В офисе «Приватбанка»:
— Три билета до Рубежного.
— А вы оттуда?
— Нет, — удивленно отвечаю я, потому что дополнительный вопрос личного характера оказался неожиданностью.
Следующий вопрос оператор банка не задает, но он как бы в воздухе: «Так а зачем туда ехать тогда?»
В поезде, который едет больше 15 часов:
— У вас есть рабочая розетка, мобильный зарядить?
— Что только сели и уже разрядился?
— Я на будущее.
— Ой, девочки, вы такие перспективные!
Поезд подъезжает к Рубежному. Отчаянно пытаюсь ухватиться взглядом хотя бы за что-то красивое. Не получается. Все серое. Несмотря на то, что ноябрь, понимаю, что это не только из-за ноября.
Дорога Рубежное-Северодонецк-Счас
— А сколько нам ехать?
— Неизвестно.
Хм, дорога ведь одинаковая всегда. Потом понимаю, что дело не в расстоянии.
Дорога из Счастья до Станицы-Луганской:
— А сколько нам ехать?
— Неизвестно.
Неожиданностью стало, что в Счастье вообще-то по сей день живут люди. Стреляют на окраинах. Мы едем. Все спокойно. Уже темно. Нас двоих везут двое военных. Наташа их уже знает, я нет. Ничего не остается, как слепо доверять. И это не сложно. А кому доверяют они?
— В тылу врага иногда чувствуешь себя безопасней, чем в своем.
Добровольцы. Кому с ними удобно? Кому у нас нужны воины-патриоты с обостренным чувством справедливости?
А кому сходу не доверяю я? Честно скажу, в этом вопросе я предвзятая. Я их не знаю и ни разу не говорила с ними, но даже увидев из окна буса уже не доверяю. Бабушки. Бабушки, которые являются мощнейшим инструментом этой войны. Бабушки, которые за советский союз и которые могут сдать соседа, если покажется, что с ним что-то не так. Смотрю на эти улицы. Меня, конечно, еще не было на свете в то время, но по ощущениям — попала где-то в 60-е.

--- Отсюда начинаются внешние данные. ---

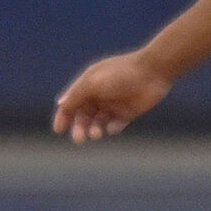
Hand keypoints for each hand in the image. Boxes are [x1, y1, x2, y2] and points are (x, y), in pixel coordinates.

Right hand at [51, 49, 173, 143]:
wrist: (152, 72)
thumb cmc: (120, 74)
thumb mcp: (94, 82)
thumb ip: (77, 95)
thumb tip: (60, 105)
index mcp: (88, 84)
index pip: (71, 102)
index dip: (63, 116)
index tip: (59, 130)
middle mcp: (98, 95)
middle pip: (83, 116)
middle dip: (79, 127)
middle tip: (79, 138)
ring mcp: (112, 104)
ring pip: (97, 123)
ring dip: (93, 129)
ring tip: (96, 133)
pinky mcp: (127, 113)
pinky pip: (114, 125)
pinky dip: (111, 128)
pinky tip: (113, 126)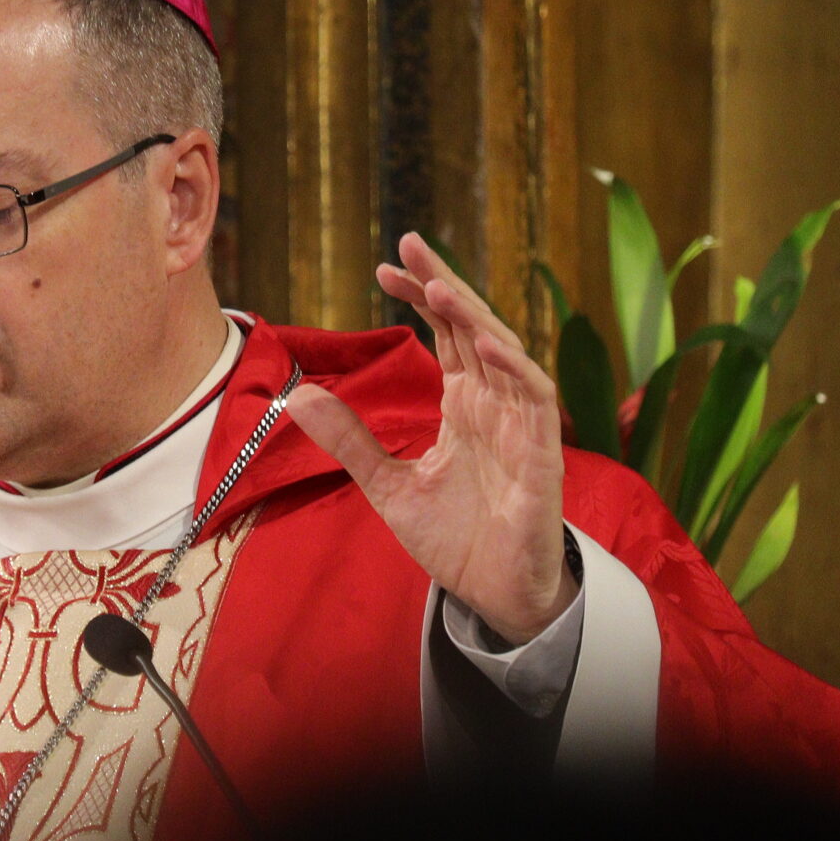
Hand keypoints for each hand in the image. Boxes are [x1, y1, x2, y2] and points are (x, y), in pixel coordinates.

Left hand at [288, 234, 576, 643]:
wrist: (496, 597)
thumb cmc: (456, 539)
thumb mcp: (387, 485)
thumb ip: (350, 439)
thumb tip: (297, 395)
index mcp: (464, 407)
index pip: (446, 335)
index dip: (421, 297)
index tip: (384, 266)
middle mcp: (495, 406)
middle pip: (474, 328)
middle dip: (443, 286)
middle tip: (410, 244)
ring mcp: (521, 428)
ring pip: (506, 354)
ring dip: (475, 319)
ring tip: (438, 289)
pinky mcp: (542, 458)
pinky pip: (535, 402)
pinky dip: (516, 371)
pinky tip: (489, 346)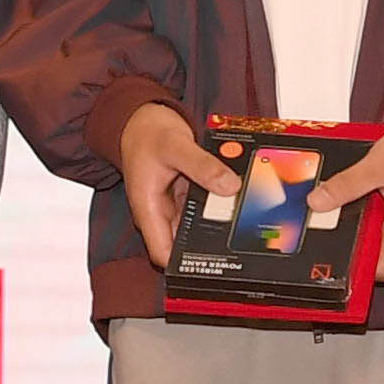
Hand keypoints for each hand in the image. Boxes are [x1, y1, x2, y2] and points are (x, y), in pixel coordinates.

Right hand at [117, 101, 240, 271]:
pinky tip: (234, 197)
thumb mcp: (175, 146)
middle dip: (210, 242)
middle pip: (186, 243)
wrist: (141, 120)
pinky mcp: (185, 197)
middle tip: (239, 234)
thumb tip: (229, 186)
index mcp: (148, 210)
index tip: (215, 262)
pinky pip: (205, 208)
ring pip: (199, 226)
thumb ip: (202, 166)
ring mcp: (174, 206)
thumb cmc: (147, 134)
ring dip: (217, 222)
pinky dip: (218, 204)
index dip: (186, 264)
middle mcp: (160, 213)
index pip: (164, 254)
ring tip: (242, 214)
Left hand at [314, 115, 383, 264]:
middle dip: (358, 239)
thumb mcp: (376, 165)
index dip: (358, 268)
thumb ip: (346, 185)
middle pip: (378, 254)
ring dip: (367, 225)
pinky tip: (372, 195)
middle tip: (346, 213)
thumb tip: (318, 202)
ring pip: (382, 239)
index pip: (382, 270)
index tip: (337, 256)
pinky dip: (377, 215)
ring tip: (362, 198)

Отчаянно пытаюсь найти что-то красивое. Я впервые в Луганской области. Поразило больше всего то, что (нет, не последствия войны, не разбомбленные дома, не участок леса с обгорелыми и побитыми градом деревьями, который называют местным Сталинградом), что война лишь дополнила картину. Серые убитые дома были здесь задолго до нее. А зачем их красить? Мусор, зачем убирать? Уверенна, ученые сделали много докладов на тему влияния окружающей среды на людей. Здесь легко почувствовать давление серости и разбитости. Но зачем думать об уборке и покраске? Это ведь будет завтра, а сегодня как есть. Как сказал бы классик: «Сегодня в завтрашний день не все могут смотреть. Вернее, смотреть могут не только лишь все, мало кто может это делать». Странно, что здесь другой мер, ведь эта цитата легко могла родиться именно здесь.
В последнее время я часто самоиронизирую на тему планирования. Иностранцам, приезжающим в Украину и особенно работающим с нами, сразу видно, что мы очень хорошо планируем:
— Когда? На следующей неделе? Не, не слышала. Я так далеко не планирую.

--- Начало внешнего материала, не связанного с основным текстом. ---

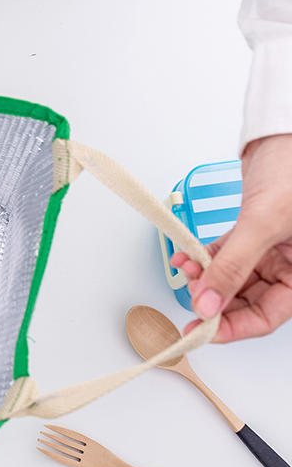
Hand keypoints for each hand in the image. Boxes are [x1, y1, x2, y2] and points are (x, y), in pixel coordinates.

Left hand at [171, 133, 291, 341]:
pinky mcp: (252, 234)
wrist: (284, 135)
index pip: (267, 316)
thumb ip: (234, 266)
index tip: (201, 330)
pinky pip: (225, 255)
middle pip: (247, 301)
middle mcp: (288, 266)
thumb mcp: (263, 224)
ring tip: (186, 271)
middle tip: (189, 303)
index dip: (233, 327)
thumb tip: (208, 304)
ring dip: (205, 278)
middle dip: (214, 301)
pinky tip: (186, 258)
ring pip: (231, 279)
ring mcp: (270, 251)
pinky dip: (204, 258)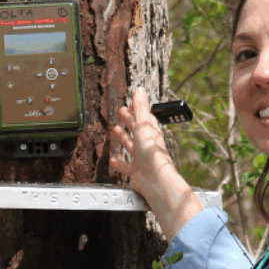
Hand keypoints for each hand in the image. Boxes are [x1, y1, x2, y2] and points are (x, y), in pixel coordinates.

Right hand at [110, 87, 202, 239]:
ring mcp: (142, 159)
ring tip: (116, 130)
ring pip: (132, 146)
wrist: (155, 179)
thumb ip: (141, 107)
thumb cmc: (152, 153)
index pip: (144, 117)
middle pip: (137, 130)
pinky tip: (113, 160)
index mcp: (151, 133)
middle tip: (122, 112)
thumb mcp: (144, 125)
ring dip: (124, 138)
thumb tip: (139, 89)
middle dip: (130, 121)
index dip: (138, 109)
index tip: (131, 102)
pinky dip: (119, 163)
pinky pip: (126, 167)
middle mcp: (147, 145)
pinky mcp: (136, 172)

Сейчас это все легко объяснить: война, гривна, потенциальный Майдан. Но эта черта ведь не вчера родилась. Мы же всегда любили планировать.

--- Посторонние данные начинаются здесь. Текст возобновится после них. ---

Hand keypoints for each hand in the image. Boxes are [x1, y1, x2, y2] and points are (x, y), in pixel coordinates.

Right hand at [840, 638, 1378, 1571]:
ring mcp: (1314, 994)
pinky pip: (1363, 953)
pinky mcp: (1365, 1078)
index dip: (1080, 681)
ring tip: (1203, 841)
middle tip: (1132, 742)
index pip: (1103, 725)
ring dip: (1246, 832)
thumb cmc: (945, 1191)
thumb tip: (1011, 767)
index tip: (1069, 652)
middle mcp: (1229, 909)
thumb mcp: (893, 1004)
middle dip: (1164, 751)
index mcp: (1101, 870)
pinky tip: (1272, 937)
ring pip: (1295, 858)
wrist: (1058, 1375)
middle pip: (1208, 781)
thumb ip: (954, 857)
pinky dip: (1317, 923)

Здесь война только все усугубила и научила не смотреть в завтрашний день и детей. Учителя рассказывают, что уроки по Гражданской Обороне школьники всерьез не воспринимают:
— А смысл это слушать? Подвала в школе все равно нет. Не поможет. Если ударит, ничего не спасет.
Ищу что-то красивое. Нашла. Подходит школьник с кристально чистыми глазами, он видит меня впервые, но сразу начинает рассказывать куда ездил, как было. И что …да, если «жахнет», бомбоубежище не спасет. Но глаза говорят еще больше. Они какие-то бездонные.
Что еще красивого? Девчонки, которые очень хотят танцевать и жадно хватают каждое движение. Им нужен просто маленький дружеский толчок — дальше все сделают сами.
А еще вышла радуга. Как раз где-то между подконтрольной Украине и оккупированной территорией. Как, возможно, сказал бы классик: «Символично? Не думаю».
Так вот отвечу на не заданный вопрос «Зачем туда ехать?»: ради всего красивого, что (кто) там есть.